Other risk factors include:

  • Short interval between cesarean section and vaginal delivery (less than 18 months)
  • 2 or more previous cesarean sections
  • Excessive use of uterotonic drugs*
  • Uterine abnormalities
  • Placental abnormalities- ex. accreta
  • Fetal macrosomia
  • Multiple gestation
  • Trauma, including: External cephalic version, forceps delivery, manual delivery of placenta, motor vehicle accidents, assault etc

*Of note, oxytocin is not contraindicated in TOL after cesarean section but should involve appropriate counselling and be used carefully (increases risk of uterine rupture to 1.1%, ~ double the baseline risk). Mechanical induction of labour such as foley catheter insertion is not contraindicated in TOL after cesarean section. Other medical induction of labour methods like prostaglandin E2 and E1 are not recommended in TOL after cesarean due to increased risk of uterine rupture at term (increases risk of uterine rupture to 2%). The highest risk induction of labour method was misoprostol, associated with 6% risk of uterine rupture.
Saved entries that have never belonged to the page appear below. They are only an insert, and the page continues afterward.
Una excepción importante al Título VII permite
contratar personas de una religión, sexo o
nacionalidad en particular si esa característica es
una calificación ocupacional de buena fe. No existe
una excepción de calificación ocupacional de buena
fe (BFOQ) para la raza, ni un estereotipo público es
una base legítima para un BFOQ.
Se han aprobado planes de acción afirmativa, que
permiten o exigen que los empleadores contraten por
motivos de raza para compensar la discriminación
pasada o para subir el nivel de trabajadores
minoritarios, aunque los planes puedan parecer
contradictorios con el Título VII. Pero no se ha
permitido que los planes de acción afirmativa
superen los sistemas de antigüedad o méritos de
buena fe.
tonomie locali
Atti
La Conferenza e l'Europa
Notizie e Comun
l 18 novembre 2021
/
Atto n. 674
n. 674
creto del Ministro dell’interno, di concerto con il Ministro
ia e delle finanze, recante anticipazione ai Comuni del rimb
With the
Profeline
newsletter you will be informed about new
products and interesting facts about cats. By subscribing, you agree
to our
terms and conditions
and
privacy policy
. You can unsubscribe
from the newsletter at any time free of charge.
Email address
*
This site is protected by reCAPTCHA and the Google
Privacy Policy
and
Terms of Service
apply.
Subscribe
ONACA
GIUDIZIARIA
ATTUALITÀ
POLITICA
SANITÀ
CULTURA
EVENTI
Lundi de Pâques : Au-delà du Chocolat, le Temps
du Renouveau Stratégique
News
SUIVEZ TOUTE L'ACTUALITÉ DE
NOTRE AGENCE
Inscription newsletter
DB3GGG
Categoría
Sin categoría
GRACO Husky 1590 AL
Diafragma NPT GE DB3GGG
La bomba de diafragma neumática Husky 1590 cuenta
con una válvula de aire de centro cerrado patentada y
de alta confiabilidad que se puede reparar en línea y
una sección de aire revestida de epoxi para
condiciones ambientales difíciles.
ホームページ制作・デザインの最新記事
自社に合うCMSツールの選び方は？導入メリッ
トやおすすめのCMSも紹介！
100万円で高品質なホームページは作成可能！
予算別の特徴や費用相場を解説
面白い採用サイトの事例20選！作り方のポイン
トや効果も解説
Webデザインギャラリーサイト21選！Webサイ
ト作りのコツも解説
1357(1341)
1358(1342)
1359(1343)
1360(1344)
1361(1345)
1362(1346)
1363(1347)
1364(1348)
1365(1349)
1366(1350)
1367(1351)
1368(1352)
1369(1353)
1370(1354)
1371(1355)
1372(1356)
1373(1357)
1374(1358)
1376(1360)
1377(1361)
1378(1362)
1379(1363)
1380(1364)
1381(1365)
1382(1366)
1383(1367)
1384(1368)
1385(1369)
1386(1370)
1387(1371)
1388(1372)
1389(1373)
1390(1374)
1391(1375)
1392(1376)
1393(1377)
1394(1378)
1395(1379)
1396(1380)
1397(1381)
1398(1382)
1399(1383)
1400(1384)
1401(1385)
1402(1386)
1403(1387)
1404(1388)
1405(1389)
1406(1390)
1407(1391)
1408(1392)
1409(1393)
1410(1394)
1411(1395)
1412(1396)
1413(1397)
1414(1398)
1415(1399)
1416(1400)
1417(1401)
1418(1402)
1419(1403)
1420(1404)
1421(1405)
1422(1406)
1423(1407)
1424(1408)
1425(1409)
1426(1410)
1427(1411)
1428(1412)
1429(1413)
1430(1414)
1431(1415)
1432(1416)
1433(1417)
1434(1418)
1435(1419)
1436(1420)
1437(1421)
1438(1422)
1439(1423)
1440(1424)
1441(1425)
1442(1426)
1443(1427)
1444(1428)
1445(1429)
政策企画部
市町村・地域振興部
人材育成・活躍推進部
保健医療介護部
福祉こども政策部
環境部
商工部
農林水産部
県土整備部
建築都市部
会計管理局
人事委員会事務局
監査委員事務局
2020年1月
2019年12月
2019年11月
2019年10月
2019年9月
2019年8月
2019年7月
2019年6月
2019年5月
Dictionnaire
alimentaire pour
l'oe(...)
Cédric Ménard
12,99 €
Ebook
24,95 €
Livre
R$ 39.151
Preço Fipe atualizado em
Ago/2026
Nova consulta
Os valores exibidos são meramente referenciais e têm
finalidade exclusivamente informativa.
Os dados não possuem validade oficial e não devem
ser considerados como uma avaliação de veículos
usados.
The overall risk of uterine rupture with any method of induction of labour ranges between 0.7-2.7%. This risk of rupture with induction is the highest for those >40 weeks gestation.

Women undergoing TOL after cesarean section or at risk of uterine rupture should be in a centre where immediate cesearean section is available and should be on continuous fetal monitoring, as fetal heart rate abnormalities may be a key sign of uterine rupture (ie they are likely not suitable for home births). If this is not available at the obstetrical care centre, exceptions can be made with appropriate counselling and consent of the patient. This should involve discussion of possible delay of surgery and associated risks.

Outcomes associated with uterine rupture

Counselling for TOL after cesarean section and risk of uterine rupture should include the possibility of:

  • Maternal mortality (1.6 to 3.8 per 100 000)
  • Severe hemorrhage requiring blood transfusion (6.6 per 1000)
  • Hysterectomy (1.7 per 1000)
  • Infection (46 per 1000)

The absolute risk of these maternal outcomes is low. If after discussion, the patient does not consent to a TOL after cesarean section due to the increased risk of uterine rupture and there is no capacity for immediate ceserean section, the patient should be transfered to a site where this service is available. Regardless, if required, the standard of care for cesarean section for suspected uterine rupture is within 30 minutes.

Neonatal morbidity and mortality are mostly associated with uterine rupture and risks should be discussed with the patient. These include:

  • Risk of hypoxic ischemic encephalopathy
  • Neonatal death (6.2% with uterine rupture)

The absolute risk of these neonatal outcomes is low.